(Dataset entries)
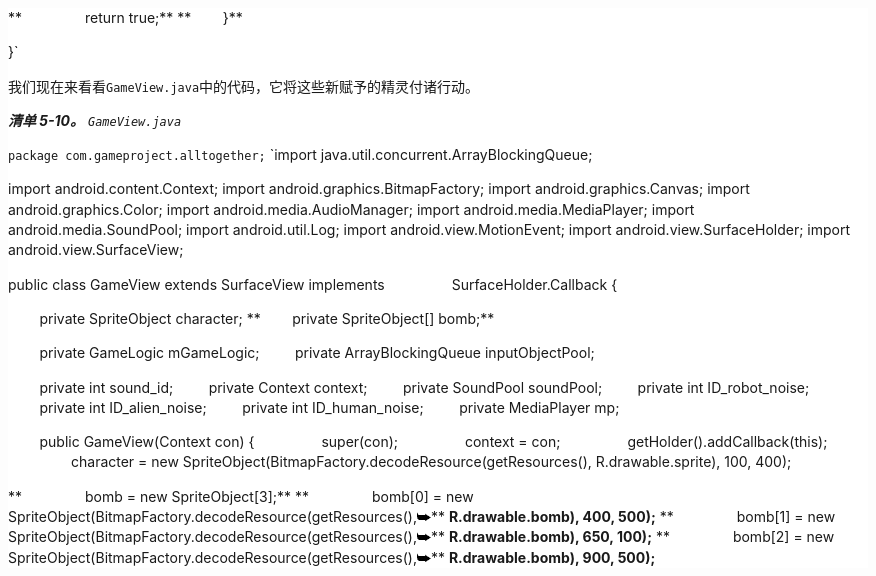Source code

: **                return true;**
**        }**

}`

我们现在来看看`GameView.java`中的代码，它将这些新赋予的精灵付诸行动。

***清单 5-10。** `GameView.java`*

`package com.gameproject.alltogether;`  `import java.util.concurrent.ArrayBlockingQueue;

import android.content.Context;
import android.graphics.BitmapFactory;
import android.graphics.Canvas;
import android.graphics.Color;
import android.media.AudioManager;
import android.media.MediaPlayer;
import android.media.SoundPool;
import android.util.Log;
import android.view.MotionEvent;
import android.view.SurfaceHolder;
import android.view.SurfaceView;

public class GameView extends SurfaceView implements
                SurfaceHolder.Callback {

        private SpriteObject character;
**        private SpriteObject[] bomb;**

        private GameLogic mGameLogic;
        private ArrayBlockingQueue<InputObject> inputObjectPool;

        private int sound_id;
        private Context context;
        private SoundPool soundPool;
        private int ID_robot_noise;
        private int ID_alien_noise;
        private int ID_human_noise;
        private MediaPlayer mp;

        public GameView(Context con) {
                super(con);
                context = con;
                getHolder().addCallback(this);
                character = new SpriteObject(BitmapFactory.decodeResource(getResources(),
R.drawable.sprite), 100, 400);

**                bomb = new SpriteObject[3];**
**                bomb[0] = new SpriteObject(BitmapFactory.decodeResource(getResources(),![images](img/U001.jpg)**
**R.drawable.bomb), 400, 500);**
**                bomb[1] = new SpriteObject(BitmapFactory.decodeResource(getResources(),![images](img/U001.jpg)**
**R.drawable.bomb), 650, 100);**
**                bomb[2] = new SpriteObject(BitmapFactory.decodeResource(getResources(),![images](img/U001.jpg)**
**R.drawable.bomb), 900, 500);**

**Your instructions:** Copy the listing above line for line, with no changes, and omit the pictures.

**Output of the task:**
Source code

: **                return true;**
**        }**

}`

我们现在来看看`GameView.java`中的代码，它将这些新赋予的精灵付诸行动。

***清单 5-10。** `GameView.java`*

`package com.gameproject.alltogether;`  `import java.util.concurrent.ArrayBlockingQueue;

import android.content.Context;
import android.graphics.BitmapFactory;
import android.graphics.Canvas;
import android.graphics.Color;
import android.media.AudioManager;
import android.media.MediaPlayer;
import android.media.SoundPool;
import android.util.Log;
import android.view.MotionEvent;
import android.view.SurfaceHolder;
import android.view.SurfaceView;

public class GameView extends SurfaceView implements
                SurfaceHolder.Callback {

        private SpriteObject character;
**        private SpriteObject[] bomb;**

        private GameLogic mGameLogic;
        private ArrayBlockingQueue<InputObject> inputObjectPool;

        private int sound_id;
        private Context context;
        private SoundPool soundPool;
        private int ID_robot_noise;
        private int ID_alien_noise;
        private int ID_human_noise;
        private MediaPlayer mp;

        public GameView(Context con) {
                super(con);
                context = con;
                getHolder().addCallback(this);
                character = new SpriteObject(BitmapFactory.decodeResource(getResources(),
R.drawable.sprite), 100, 400);

**                bomb = new SpriteObject[3];**
**                bomb[0] = new SpriteObject(BitmapFactory.decodeResource(getResources(),![images](img/U001.jpg)**
**R.drawable.bomb), 400, 500);**
**                bomb[1] = new SpriteObject(BitmapFactory.decodeResource(getResources(),![images](img/U001.jpg)**
**R.drawable.bomb), 650, 100);**
**                bomb[2] = new SpriteObject(BitmapFactory.decodeResource(getResources(),![images](img/U001.jpg)**
**R.drawable.bomb), 900, 500);**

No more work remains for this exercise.